Cooking Meat/Liver flavored beef
Expert: Keith Patton - 1/27/2008
QuestionA couple of times I have bought a cut of beef which tastes and smells like liver. This has been in a tenderloin and in an onglet. In both cases the meat was cooked 2-3 days after I bought it. Can you explain why this is?
AnswerI found several different reasons some sound more plausable than others for livery tasting beef.
1) Grass Fed Beef tends to have an unusual sort of liver flavor.
2) Wet Aged Beef over 30 days tends to be a little livery, but tender. (not too sure about his one somce most beef is kept moist while aging since coolers dry out meat)
(the longer its been wet aged the stronger the flavor)
3)Old beef can have a livery flavor. (when a chef cuts a steak the surface is exposed to oxygen and begins the oxidation process. Not true, red meat is oxidixed, gray meat has reduced iron- Keith)
4) Hanger steak may get a kidney or livery flavor from kidneys. Most carcasses have the kidneys attached. and this may impart a flavor to the surrounding meat. Real Dry Aged Beef has a strong, sometimes described as a livery flavor.
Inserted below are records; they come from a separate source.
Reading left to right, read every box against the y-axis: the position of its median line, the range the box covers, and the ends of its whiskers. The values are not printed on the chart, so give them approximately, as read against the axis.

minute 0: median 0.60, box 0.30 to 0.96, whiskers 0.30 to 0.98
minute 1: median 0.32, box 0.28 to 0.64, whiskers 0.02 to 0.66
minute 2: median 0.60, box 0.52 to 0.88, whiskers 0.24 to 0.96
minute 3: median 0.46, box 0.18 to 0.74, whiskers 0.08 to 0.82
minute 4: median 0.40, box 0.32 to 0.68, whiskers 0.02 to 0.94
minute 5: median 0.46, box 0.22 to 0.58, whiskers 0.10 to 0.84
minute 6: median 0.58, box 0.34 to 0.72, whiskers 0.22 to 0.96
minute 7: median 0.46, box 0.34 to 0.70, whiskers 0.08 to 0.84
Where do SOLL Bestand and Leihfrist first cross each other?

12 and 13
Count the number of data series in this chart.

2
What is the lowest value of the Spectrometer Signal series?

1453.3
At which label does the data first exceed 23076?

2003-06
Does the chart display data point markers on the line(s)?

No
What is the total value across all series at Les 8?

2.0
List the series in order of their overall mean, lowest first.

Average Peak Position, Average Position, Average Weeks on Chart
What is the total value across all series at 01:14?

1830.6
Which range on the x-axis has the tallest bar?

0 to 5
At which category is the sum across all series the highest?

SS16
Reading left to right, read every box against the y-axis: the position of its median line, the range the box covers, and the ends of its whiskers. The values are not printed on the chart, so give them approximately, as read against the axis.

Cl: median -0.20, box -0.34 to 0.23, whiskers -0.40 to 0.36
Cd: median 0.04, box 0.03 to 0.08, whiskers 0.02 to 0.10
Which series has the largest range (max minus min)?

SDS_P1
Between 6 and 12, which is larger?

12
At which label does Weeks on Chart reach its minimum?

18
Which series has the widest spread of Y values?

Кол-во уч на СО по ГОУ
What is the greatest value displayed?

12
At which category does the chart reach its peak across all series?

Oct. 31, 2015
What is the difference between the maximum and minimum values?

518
I tend to think it might be that the meat was grass fed. I don't think the flavor of the tenderloin could be the same cause as a hanger steak. I personally have never encountered this phenomena. Since something begin livery is a subjective assessment, it could be that you are smelling the coppery aroma of blood. In any event, you might try changing your provider of beef if you find it objectionable. The meat you got may not have been stored correctly. Plastic is not impermiable to aromas and the like, if things are stored too closely to others they may acquire off flavors. You see this in your own freezer when meat is kept too long it gets this strong generic smell and flavor.